Christophe Corpechot, M.D., from Saint-Antoine University Hospital in Paris, and colleagues randomly assigned 100 patients with primary biliary cholangitis who had had an inadequate response to ursodeoxycholic acid to receive either bezafibrate (400 mg daily) or placebo, plus continued treatment with ursodeoxycholic acid.
The researchers found that 31 percent of the patients assigned to bezafibrate had a complete biochemical response (normal levels of total bilirubin, alkaline phosphatase, aminotransferases, and albumin as well as a normal prothrombin index) versus none assigned to placebo. Changes in pruritus, fatigue, and noninvasive measures of liver fibrosis, including liver stiffness and Enhanced Liver Fibrosis score, paralleled the biochemical responses. Two patients in each group had complications from end-stage liver disease, while myalgia occurred more often in the bezafibrate group than the placebo group (20 versus 10 percent).

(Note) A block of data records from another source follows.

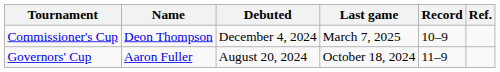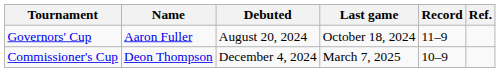rows swapped: Governors' Cup <-> Commissioner's Cup
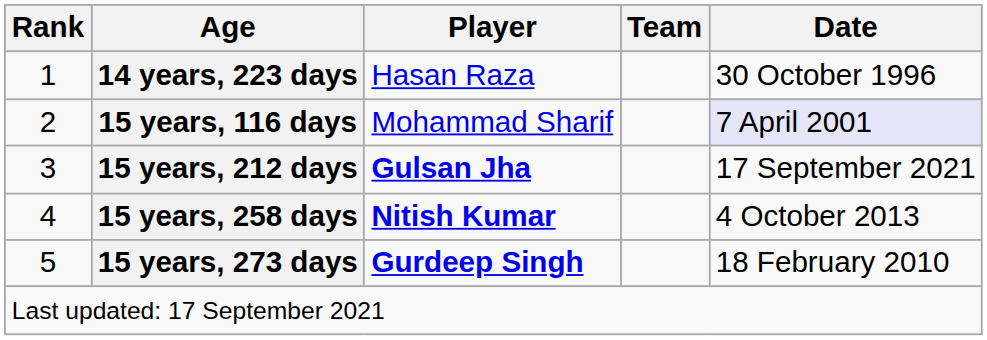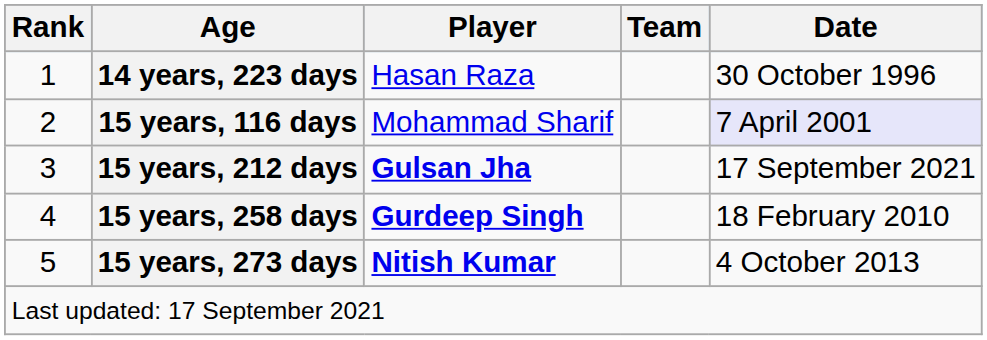15 years, 258 days | Player: Nitish Kumar -> Gurdeep Singh
15 years, 258 days | Date: 4 October 2013 -> 18 February 2010
15 years, 273 days | Player: Gurdeep Singh -> Nitish Kumar
15 years, 273 days | Date: 18 February 2010 -> 4 October 2013
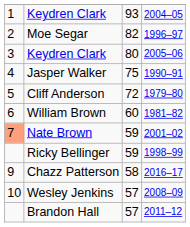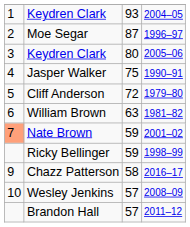Moe Segar | column 3: 82 -> 87
William Brown | column 3: 60 -> 63
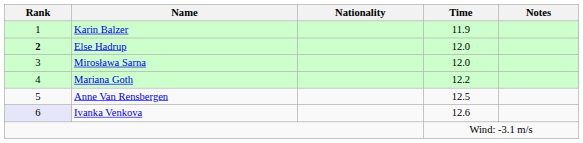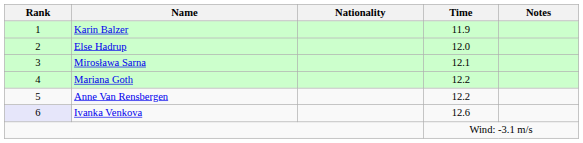Else Hadrup | Rank: bold -> normal
Mirosława Sarna | Time: 12.0 -> 12.1
Anne Van Rensbergen | Time: 12.5 -> 12.2
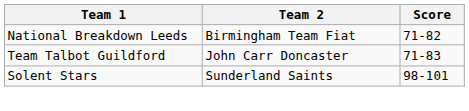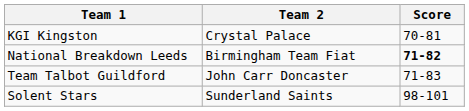+ row: KGI Kingston | Crystal Palace | 70-81
National Breakdown Leeds | Score: normal -> bold
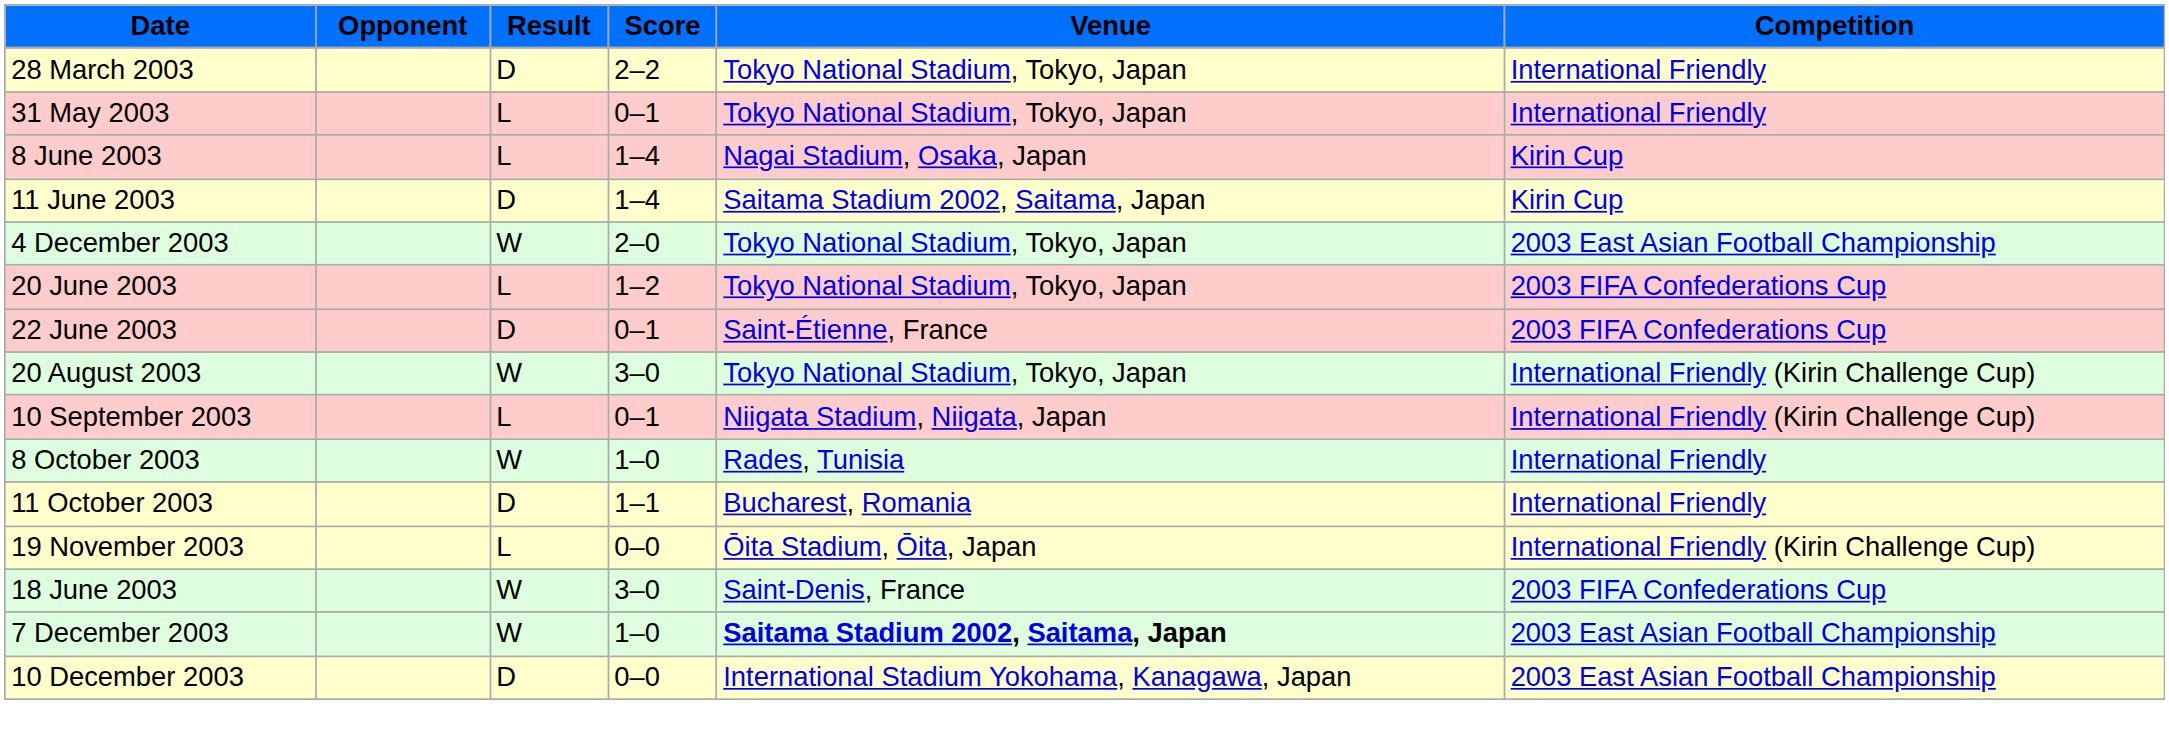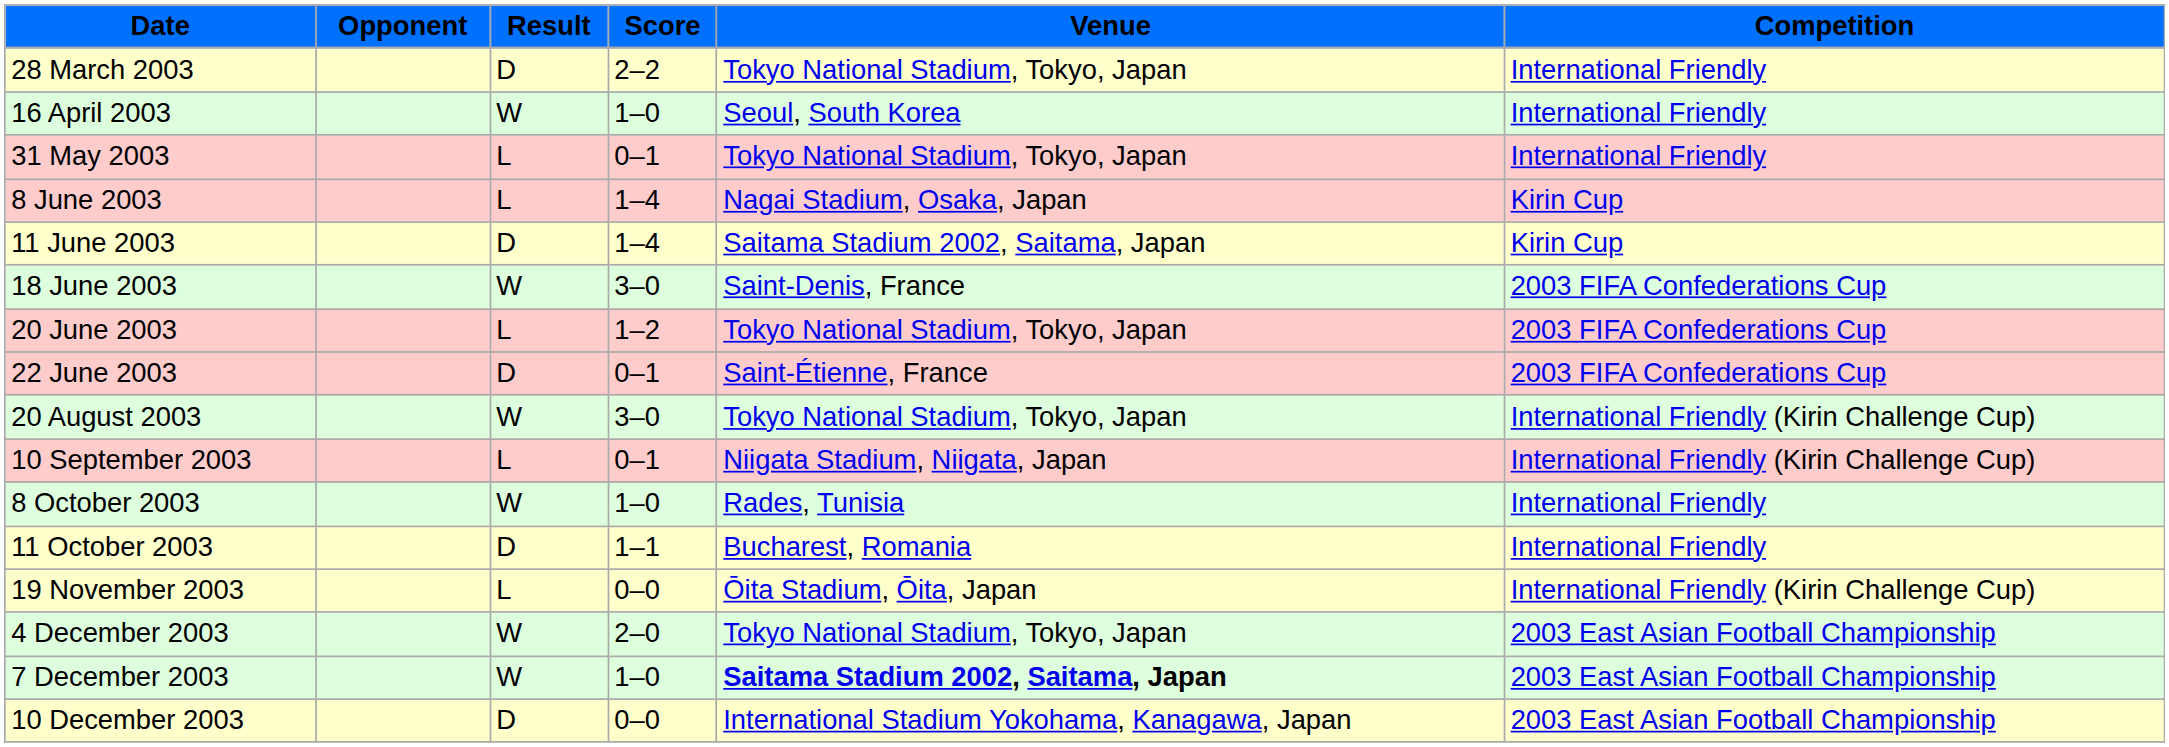+ row: 16 April 2003 | W | 1–0 | Seoul, South Korea | International Friendly
rows swapped: 18 June 2003 <-> 4 December 2003
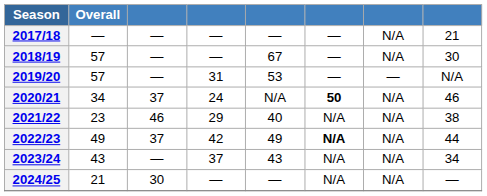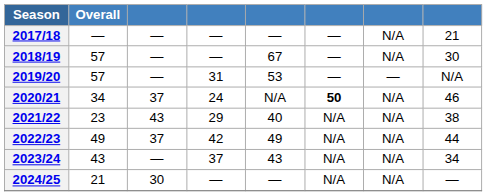2021/22 | column 3: 46 -> 43
2022/23 | column 6: bold -> normal
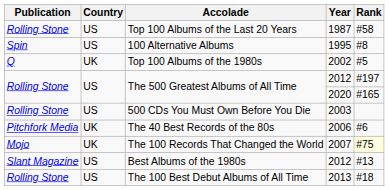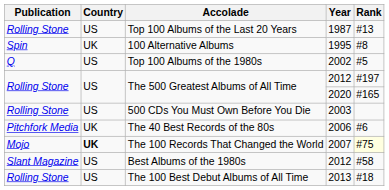Top 100 Albums of the Last 20 Years | Rank: #58 -> #13
100 Alternative Albums | Country: US -> UK
Top 100 Albums of the 1980s | Country: UK -> US
The 100 Records That Changed the World | Country: normal -> bold
Best Albums of the 1980s | Rank: #13 -> #58
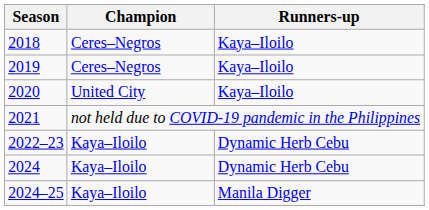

"Among patients with primary biliary cholangitis who had had an inadequate response to ursodeoxycholic acid alone, treatment with bezafibrate in addition to ursodeoxycholic acid resulted in a rate of complete biochemical response that was significantly higher than the rate with placebo and ursodeoxycholic acid therapy," the authors write.
Several authors disclosed financial ties to the pharmaceutical industry; the study was funded in part by Arrow Génériques.